Work to be completed - Please repeat the lines below, exactly and only, from the one that holds "left hip: (124, 157)" through the one that holds "left shoulder: (132, 99)".

Collected data
^^^^
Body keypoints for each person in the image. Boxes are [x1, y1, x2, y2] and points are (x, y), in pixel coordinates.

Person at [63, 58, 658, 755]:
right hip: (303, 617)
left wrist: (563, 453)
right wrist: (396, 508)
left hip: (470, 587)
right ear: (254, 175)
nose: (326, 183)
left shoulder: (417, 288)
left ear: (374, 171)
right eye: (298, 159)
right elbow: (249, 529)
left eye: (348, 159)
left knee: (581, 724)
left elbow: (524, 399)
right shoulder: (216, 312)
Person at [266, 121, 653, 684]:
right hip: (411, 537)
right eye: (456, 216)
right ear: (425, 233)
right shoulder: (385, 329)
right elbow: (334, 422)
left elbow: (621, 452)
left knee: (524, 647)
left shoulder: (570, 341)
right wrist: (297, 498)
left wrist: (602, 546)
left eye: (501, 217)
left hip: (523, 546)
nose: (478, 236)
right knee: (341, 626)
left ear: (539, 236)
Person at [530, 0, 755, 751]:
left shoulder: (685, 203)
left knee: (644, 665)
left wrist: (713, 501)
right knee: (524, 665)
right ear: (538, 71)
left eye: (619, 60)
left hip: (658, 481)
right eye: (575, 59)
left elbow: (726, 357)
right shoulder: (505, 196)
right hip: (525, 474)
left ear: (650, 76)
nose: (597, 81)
^^^^
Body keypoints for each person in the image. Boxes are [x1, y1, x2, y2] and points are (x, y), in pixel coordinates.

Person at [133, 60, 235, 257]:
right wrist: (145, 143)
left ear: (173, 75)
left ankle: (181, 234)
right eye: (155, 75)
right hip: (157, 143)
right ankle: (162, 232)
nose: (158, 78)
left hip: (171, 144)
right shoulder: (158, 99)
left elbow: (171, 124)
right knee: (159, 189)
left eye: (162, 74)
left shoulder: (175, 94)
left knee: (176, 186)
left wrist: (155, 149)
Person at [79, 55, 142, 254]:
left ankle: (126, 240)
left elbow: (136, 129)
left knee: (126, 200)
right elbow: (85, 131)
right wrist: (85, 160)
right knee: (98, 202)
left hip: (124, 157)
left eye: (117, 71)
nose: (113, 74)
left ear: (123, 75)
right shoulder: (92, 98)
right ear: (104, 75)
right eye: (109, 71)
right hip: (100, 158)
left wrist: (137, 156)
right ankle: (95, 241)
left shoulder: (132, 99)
^^^^
Answer area -
left hip: (124, 157)
left eye: (117, 71)
nose: (113, 74)
left ear: (123, 75)
right shoulder: (92, 98)
right ear: (104, 75)
right eye: (109, 71)
right hip: (100, 158)
left wrist: (137, 156)
right ankle: (95, 241)
left shoulder: (132, 99)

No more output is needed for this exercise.